Excellente analyse Mr Riaux.
Film violent, film glaçant, film puissant. Que dire de plus ...

Ah si tient, d'après les statistiques 2020 du ministère de l'intérieur, les gendarmes et les policiers ont constaté en 2020 24 800 viols sur notre territoire, il y aurait donc près de trois viols commis toutes les heures en France. Voilà.

Pat Rick
21/03/2022 à 20:44

Je confirme que c'est un très bon film qui vaut le détour.

indy75
21/03/2022 à 02:50

Les deux films, La traque et Le vieux fusil ont d'ailleurs plusieurs points communs : même radicalité, 2 scènes de mise à mort d'une violence insoutenable et qui marquent encore les esprits aujourd'hui, casting au top, mise en scène sèche.

Dans un genre assez proche de La traque, du moins dans le portrait au vitriol qu'il dresse d'une certaine France de l'époque, on pourrait citer également Dupont Lajoie.

Ozymandias
20/03/2022 à 22:12

Ça donne envie de tenter, je ne connais pas du tout.

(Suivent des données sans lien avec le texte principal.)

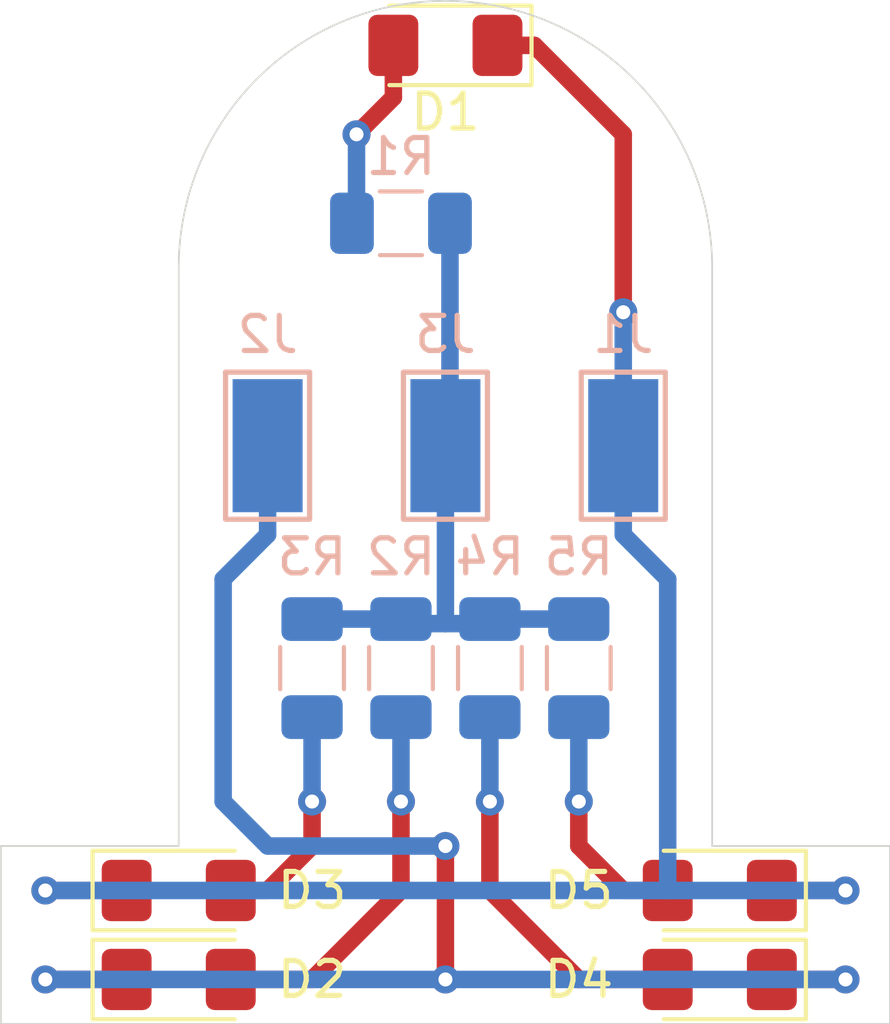
<source format=kicad_pcb>
(kicad_pcb (version 20211014) (generator pcbnew)

  (general
    (thickness 1.6)
  )

  (paper "A4")
  (layers
    (0 "F.Cu" signal)
    (31 "B.Cu" signal)
    (32 "B.Adhes" user "B.Adhesive")
    (33 "F.Adhes" user "F.Adhesive")
    (34 "B.Paste" user)
    (35 "F.Paste" user)
    (36 "B.SilkS" user "B.Silkscreen")
    (37 "F.SilkS" user "F.Silkscreen")
    (38 "B.Mask" user)
    (39 "F.Mask" user)
    (40 "Dwgs.User" user "User.Drawings")
    (41 "Cmts.User" user "User.Comments")
    (42 "Eco1.User" user "User.Eco1")
    (43 "Eco2.User" user "User.Eco2")
    (44 "Edge.Cuts" user)
    (45 "Margin" user)
    (46 "B.CrtYd" user "B.Courtyard")
    (47 "F.CrtYd" user "F.Courtyard")
    (48 "B.Fab" user)
    (49 "F.Fab" user)
  )

  (setup
    (pad_to_mask_clearance 0)
    (pcbplotparams
      (layerselection 0x00010fc_ffffffff)
      (disableapertmacros false)
      (usegerberextensions true)
      (usegerberattributes true)
      (usegerberadvancedattributes true)
      (creategerberjobfile false)
      (svguseinch false)
      (svgprecision 6)
      (excludeedgelayer true)
      (plotframeref false)
      (viasonmask false)
      (mode 1)
      (useauxorigin false)
      (hpglpennumber 1)
      (hpglpenspeed 20)
      (hpglpendiameter 15.000000)
      (dxfpolygonmode true)
      (dxfimperialunits true)
      (dxfusepcbnewfont true)
      (psnegative false)
      (psa4output false)
      (plotreference true)
      (plotvalue false)
      (plotinvisibletext false)
      (sketchpadsonfab false)
      (subtractmaskfromsilk true)
      (outputformat 1)
      (mirror false)
      (drillshape 0)
      (scaleselection 1)
      (outputdirectory "br44-gerber/")
    )
  )

  (net 0 "")
  (net 1 "Net-(D1-Pad2)")
  (net 2 "Net-(D1-Pad1)")
  (net 3 "Net-(D2-Pad2)")
  (net 4 "Net-(D2-Pad1)")
  (net 5 "Net-(D3-Pad2)")
  (net 6 "Net-(D4-Pad2)")
  (net 7 "Net-(D5-Pad2)")
  (net 8 "Net-(J3-Pad1)")

  (footprint "LED_SMD:LED_1206_3216Metric_Pad1.42x1.75mm_HandSolder" (layer "F.Cu") (at 152.4 88.9 180))

  (footprint "LED_SMD:LED_1206_3216Metric_Pad1.42x1.75mm_HandSolder" (layer "F.Cu") (at 144.78 115.57))

  (footprint "LED_SMD:LED_1206_3216Metric_Pad1.42x1.75mm_HandSolder" (layer "F.Cu") (at 144.78 113.03))

  (footprint "LED_SMD:LED_1206_3216Metric_Pad1.42x1.75mm_HandSolder" (layer "F.Cu") (at 160.2375 115.57 180))

  (footprint "LED_SMD:LED_1206_3216Metric_Pad1.42x1.75mm_HandSolder" (layer "F.Cu") (at 160.2375 113.03 180))

  (footprint "Resistor_SMD:R_1206_3216Metric" (layer "B.Cu") (at 151.13 93.98))

  (footprint "Resistor_SMD:R_1206_3216Metric" (layer "B.Cu") (at 151.13 106.68 -90))

  (footprint "Resistor_SMD:R_1206_3216Metric" (layer "B.Cu") (at 148.59 106.68 90))

  (footprint "Resistor_SMD:R_1206_3216Metric" (layer "B.Cu") (at 153.67 106.68 -90))

  (footprint "Resistor_SMD:R_1206_3216Metric" (layer "B.Cu") (at 156.21 106.68 -90))

  (footprint "TestPoint:TestPoint_Keystone_5019_Minature" (layer "B.Cu") (at 157.48 100.33 90))

  (footprint "TestPoint:TestPoint_Keystone_5019_Minature" (layer "B.Cu") (at 147.32 100.33 90))

  (footprint "TestPoint:TestPoint_Keystone_5019_Minature" (layer "B.Cu") (at 152.4 100.33 90))

  (gr_arc (start 144.78 95.25) (mid 152.4 87.63) (end 160.02 95.25) (layer "Edge.Cuts") (width 0.05) (tstamp 64b38514-7114-4b9d-a7fb-af0d836140c4))
  (gr_line (start 144.78 95.25) (end 144.78 111.76) (layer "Edge.Cuts") (width 0.05) (tstamp 7065fa2e-3066-4d11-9eb1-887cad1af4ec))
  (gr_line (start 139.7 115.57) (end 139.7 116.84) (layer "Edge.Cuts") (width 0.05) (tstamp 74411ad2-5f84-448b-8ffb-0c366e44a12f))
  (gr_line (start 139.7 111.76) (end 139.7 115.57) (layer "Edge.Cuts") (width 0.05) (tstamp a85e329e-a44f-486d-b6ea-ab198f08e324))
  (gr_line (start 165.1 116.84) (end 165.1 111.76) (layer "Edge.Cuts") (width 0.05) (tstamp d484d9ce-2737-4f35-b84d-083819cd7565))
  (gr_line (start 144.78 111.76) (end 139.7 111.76) (layer "Edge.Cuts") (width 0.05) (tstamp d831bd6a-84f7-4cc6-8a93-efc3f6e7e2f5))
  (gr_line (start 160.02 111.76) (end 160.02 95.25) (layer "Edge.Cuts") (width 0.05) (tstamp e342ac23-2ef5-41a8-a193-be2f841f425b))
  (gr_line (start 139.7 116.84) (end 165.1 116.84) (layer "Edge.Cuts") (width 0.05) (tstamp e4379cac-cde0-478e-9277-23950730fb96))
  (gr_line (start 165.1 111.76) (end 160.02 111.76) (layer "Edge.Cuts") (width 0.05) (tstamp e6e71fe4-8c14-4b32-9cb4-8a13bd2ac3ce))

  (segment (start 150.9125 90.3875) (end 149.86 91.44) (width 0.5) (layer "F.Cu") (net 1) (tstamp 0dfedb93-369d-407f-922d-c504151c164d))
  (segment (start 150.9125 88.9) (end 150.9125 90.3875) (width 0.5) (layer "F.Cu") (net 1) (tstamp 88187acd-fb9d-44d1-86a0-14fa4b87ecd1))
  (via (at 149.86 91.44) (size 0.8) (drill 0.4) (layers "F.Cu" "B.Cu") (net 1) (tstamp 8f618fca-de39-4ff8-94aa-d4923f61a6c9))
  (segment (start 149.86 91.44) (end 149.86 93.98) (width 0.5) (layer "B.Cu") (net 1) (tstamp f6366766-f856-4ee7-aed6-3db688b63452))
  (segment (start 157.48 91.44) (end 157.48 96.52) (width 0.5) (layer "F.Cu") (net 2) (tstamp 83a652f0-6c4e-4a10-89ef-ea51f061d498))
  (segment (start 153.8875 88.9) (end 154.94 88.9) (width 0.5) (layer "F.Cu") (net 2) (tstamp 8a3ef301-0e42-464e-98c0-91b88e8aaee1))
  (segment (start 143.2925 113.03) (end 140.97 113.03) (width 0.5) (layer "F.Cu") (net 2) (tstamp b39f64e8-2328-4c49-a57a-20f894402b93))
  (segment (start 154.94 88.9) (end 157.48 91.44) (width 0.5) (layer "F.Cu") (net 2) (tstamp be538006-b81c-4c8d-9c47-b263d6536a86))
  (segment (start 161.725 113.03) (end 163.83 113.03) (width 0.5) (layer "F.Cu") (net 2) (tstamp c16d5c52-c3e8-4de1-b82c-8783aac10f3b))
  (via (at 140.97 113.03) (size 0.8) (drill 0.4) (layers "F.Cu" "B.Cu") (net 2) (tstamp c0c7ee05-45cd-4b5c-a475-a30ef2a5c2a0))
  (via (at 157.48 96.52) (size 0.8) (drill 0.4) (layers "F.Cu" "B.Cu") (net 2) (tstamp c262a470-7119-4a2e-94b4-ea647d5bbb18))
  (via (at 163.83 113.03) (size 0.8) (drill 0.4) (layers "F.Cu" "B.Cu") (net 2) (tstamp efa37191-3a98-4d4b-9561-718908d4f113))
  (segment (start 158.75 104.14) (end 157.48 102.87) (width 0.5) (layer "B.Cu") (net 2) (tstamp 126fec04-ac09-499e-9712-fdafcde65638))
  (segment (start 140.97 113.03) (end 158.75 113.03) (width 0.5) (layer "B.Cu") (net 2) (tstamp 5e21f8ee-dc9c-496e-874d-2441fcf0dd6e))
  (segment (start 158.75 104.14) (end 158.75 113.03) (width 0.5) (layer "B.Cu") (net 2) (tstamp 907eb2a5-2473-4993-a868-06b34ae88c67))
  (segment (start 158.75 113.03) (end 163.83 113.03) (width 0.5) (layer "B.Cu") (net 2) (tstamp 9f11da51-6649-4224-aac3-8e311ca2fcf5))
  (segment (start 157.48 102.87) (end 157.48 101.6) (width 0.5) (layer "B.Cu") (net 2) (tstamp d5b5b958-426e-4527-bfee-fa6211cfa054))
  (segment (start 157.48 96.52) (end 157.48 99.06) (width 0.5) (layer "B.Cu") (net 2) (tstamp e4e0c910-524f-4c21-b757-6560b1e29eff))
  (segment (start 146.98 115.57) (end 148.59 115.57) (width 0.5) (layer "F.Cu") (net 3) (tstamp 48350f99-6b92-4ce0-902a-bfc081cd056a))
  (segment (start 148.59 115.57) (end 151.13 113.03) (width 0.5) (layer "F.Cu") (net 3) (tstamp a0d4ea72-9802-4444-830f-4e325c1b7f75))
  (segment (start 146.2675 115.57) (end 146.98 115.57) (width 0.25) (layer "F.Cu") (net 3) (tstamp edae5230-c797-4aa0-8416-1be0d89d864a))
  (segment (start 151.13 113.03) (end 151.13 110.49) (width 0.5) (layer "F.Cu") (net 3) (tstamp f9c76db7-399d-4b5d-bce4-fb18fafacd97))
  (via (at 151.13 110.49) (size 0.8) (drill 0.4) (layers "F.Cu" "B.Cu") (net 3) (tstamp 4ca2c079-c39a-4770-b3ff-66636c22ccfe))
  (segment (start 151.13 110.49) (end 151.13 107.95) (width 0.5) (layer "B.Cu") (net 3) (tstamp e77f612d-c777-4b26-9862-066a3832356a))
  (segment (start 161.725 115.57) (end 162.4375 115.57) (width 0.25) (layer "F.Cu") (net 4) (tstamp 202a792b-0d84-440e-af41-914df50603cb))
  (segment (start 140.97 115.57) (end 143.2925 115.57) (width 0.5) (layer "F.Cu") (net 4) (tstamp 5b8274dd-4e3a-4300-a26e-dce024f13295))
  (segment (start 162.4375 115.57) (end 163.83 115.57) (width 0.5) (layer "F.Cu") (net 4) (tstamp c7e3aa8b-93ae-49de-8b07-7c86713e7d19))
  (segment (start 152.4 111.76) (end 152.4 115.57) (width 0.5) (layer "F.Cu") (net 4) (tstamp d36ae838-8f1c-46cd-8684-7cccdc07d3b8))
  (via (at 152.4 111.76) (size 0.8) (drill 0.4) (layers "F.Cu" "B.Cu") (net 4) (tstamp c0f66ebe-1055-461d-9243-fbb3f3ebc651))
  (via (at 152.4 115.57) (size 0.8) (drill 0.4) (layers "F.Cu" "B.Cu") (net 4) (tstamp c512e9eb-179f-4331-918c-734d91ceaf9d))
  (via (at 140.97 115.57) (size 0.8) (drill 0.4) (layers "F.Cu" "B.Cu") (net 4) (tstamp da01f6d6-01fa-4452-af60-ecfac3ce91d4))
  (via (at 163.83 115.57) (size 0.8) (drill 0.4) (layers "F.Cu" "B.Cu") (net 4) (tstamp f7bf5486-9f17-4a8f-ba6d-ca4f32e36ea5))
  (segment (start 146.05 110.49) (end 147.32 111.76) (width 0.5) (layer "B.Cu") (net 4) (tstamp 4318d9cb-0d54-48b1-a666-c1b608dfd329))
  (segment (start 147.32 111.76) (end 152.4 111.76) (width 0.5) (layer "B.Cu") (net 4) (tstamp 7badd02f-8e2a-44fd-8574-31d64cd064f1))
  (segment (start 146.05 115.57) (end 140.97 115.57) (width 0.5) (layer "B.Cu") (net 4) (tstamp 9343910a-aa08-45fe-8145-c4e9b526210c))
  (segment (start 163.83 115.57) (end 146.05 115.57) (width 0.5) (layer "B.Cu") (net 4) (tstamp 97fce069-9b6a-40fa-b92e-3f36eb8df695))
  (segment (start 146.05 104.14) (end 147.32 102.87) (width 0.5) (layer "B.Cu") (net 4) (tstamp b25e8dde-23ed-4e88-aacf-24bfd5925224))
  (segment (start 147.32 102.87) (end 147.32 100.33) (width 0.5) (layer "B.Cu") (net 4) (tstamp cc57d74c-70f0-43f7-97d5-615f7fb23b17))
  (segment (start 146.05 104.14) (end 146.05 110.49) (width 0.5) (layer "B.Cu") (net 4) (tstamp d6985018-dd55-489c-916a-28e383562cff))
  (segment (start 148.59 111.76) (end 148.59 110.49) (width 0.5) (layer "F.Cu") (net 5) (tstamp 380ad8f4-7e61-494b-8f91-4251045d6244))
  (segment (start 146.2675 113.03) (end 147.32 113.03) (width 0.5) (layer "F.Cu") (net 5) (tstamp b8969544-2619-4ce6-9b72-3ae2b681bdb1))
  (segment (start 147.32 113.03) (end 148.59 111.76) (width 0.5) (layer "F.Cu") (net 5) (tstamp c83af36d-7fd2-438c-a5fa-6015c58beef8))
  (via (at 148.59 110.49) (size 0.8) (drill 0.4) (layers "F.Cu" "B.Cu") (net 5) (tstamp 1da36bc1-0f9c-48ae-97c2-a4c6949735de))
  (segment (start 148.59 110.49) (end 148.59 107.95) (width 0.5) (layer "B.Cu") (net 5) (tstamp 7028a9c3-ce30-448b-bc62-58a9da613dc2))
  (segment (start 153.67 113.03) (end 153.67 110.49) (width 0.5) (layer "F.Cu") (net 6) (tstamp 0aeccef5-a04f-42e2-a1ae-8d50e3b7f7e6))
  (segment (start 158.75 115.57) (end 156.21 115.57) (width 0.5) (layer "F.Cu") (net 6) (tstamp 85e3e3a0-d8db-433b-aa20-c41903a5d7af))
  (segment (start 156.21 115.57) (end 153.67 113.03) (width 0.5) (layer "F.Cu") (net 6) (tstamp e85c9799-c902-4828-9da0-3012935ad275))
  (via (at 153.67 110.49) (size 0.8) (drill 0.4) (layers "F.Cu" "B.Cu") (net 6) (tstamp 2c5f78ea-7a72-4005-b796-b30bf9095fb2))
  (segment (start 153.67 110.49) (end 153.67 107.95) (width 0.5) (layer "B.Cu") (net 6) (tstamp eb7db5e6-f106-4d68-8e25-48a2fafe9641))
  (segment (start 157.48 113.03) (end 156.21 111.76) (width 0.5) (layer "F.Cu") (net 7) (tstamp 8533d845-4376-4b6f-b682-582212349bd5))
  (segment (start 158.75 113.03) (end 157.48 113.03) (width 0.5) (layer "F.Cu") (net 7) (tstamp de99d410-8cc8-4344-9049-598be6db89d1))
  (segment (start 156.21 111.76) (end 156.21 110.49) (width 0.5) (layer "F.Cu") (net 7) (tstamp e50be510-a9b8-42c6-8c3e-457829140b44))
  (via (at 156.21 110.49) (size 0.8) (drill 0.4) (layers "F.Cu" "B.Cu") (net 7) (tstamp cdc34062-78eb-4c67-a5dc-7f0caf6eb0a6))
  (segment (start 156.21 110.49) (end 156.21 107.95) (width 0.5) (layer "B.Cu") (net 7) (tstamp 5fb3a321-dc88-4cfc-9c77-d01697cc7be2))
  (segment (start 151.26 105.41) (end 151.13 105.28) (width 0.25) (layer "B.Cu") (net 8) (tstamp 2f843bcd-e950-4302-bcc4-129d8636c874))
  (segment (start 152.4 105.41) (end 153.54 105.41) (width 0.5) (layer "B.Cu") (net 8) (tstamp 3a2946e7-dcd3-4bb5-855e-475904a32810))
  (segment (start 153.67 105.28) (end 156.21 105.28) (width 0.5) (layer "B.Cu") (net 8) (tstamp 413a336c-e74c-49ae-871d-f867516ea359))
  (segment (start 152.53 100.2) (end 152.4 100.33) (width 0.25) (layer "B.Cu") (net 8) (tstamp 7cf6cbdb-8d8b-4dd5-b0ad-343ea3aa7e45))
  (segment (start 153.54 105.41) (end 153.67 105.28) (width 0.25) (layer "B.Cu") (net 8) (tstamp a5a72234-b4a5-40cd-b733-1ba9f791006c))
  (segment (start 152.4 105.41) (end 151.26 105.41) (width 0.5) (layer "B.Cu") (net 8) (tstamp a9e749c8-1d7a-4389-8f59-b92fed2bf62e))
  (segment (start 151.13 105.28) (end 148.59 105.28) (width 0.5) (layer "B.Cu") (net 8) (tstamp bbb9a530-f98e-4d53-8675-a70ffa3066fb))
  (segment (start 152.4 100.33) (end 152.4 105.41) (width 0.5) (layer "B.Cu") (net 8) (tstamp beac1df0-3181-43d3-abf6-d4ddfc133d77))
  (segment (start 152.53 93.98) (end 152.53 100.2) (width 0.5) (layer "B.Cu") (net 8) (tstamp c5dc77ad-5e1e-480e-bd4e-e4287d6804bf))

)

</source>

Vais essayer de me trouver ça.

Nico
20/03/2022 à 20:30

@indy75

Tout à fait d accord, un excellent film de genre français, vraiment glaçant. Pareil pour le vieux fusil, également une vrai pépite.

Flash
20/03/2022 à 20:13

@Indy75 Le grand fusil , en effet très grand film.

Kyle Reese
20/03/2022 à 19:23

Pas sur de l'avoir vu, ça ne me dit absolument rien.
Mais il semble avoir été d'une modernité incroyable et grande lucidité pour l'époque, fallait oser surtout avec ce cast. Même si pas plaisant, va y avoir surement du rattrapage dans l'air.

Thekiller
20/03/2022 à 19:02

C'est à cause de ce film que j'ai violé la petite sœur d'une ex.

Eddie Felson
20/03/2022 à 18:20

@lecocombremoisi
Assieds toi dessus et ferme ta bouche stp.

indy75
20/03/2022 à 18:19

Pour moi le meilleur film de "genre" français (avec Le vieux fusil) même si on n'est plus dans le drame que le survival. Le revoir encore aujourd'hui est difficile, surtout la fin.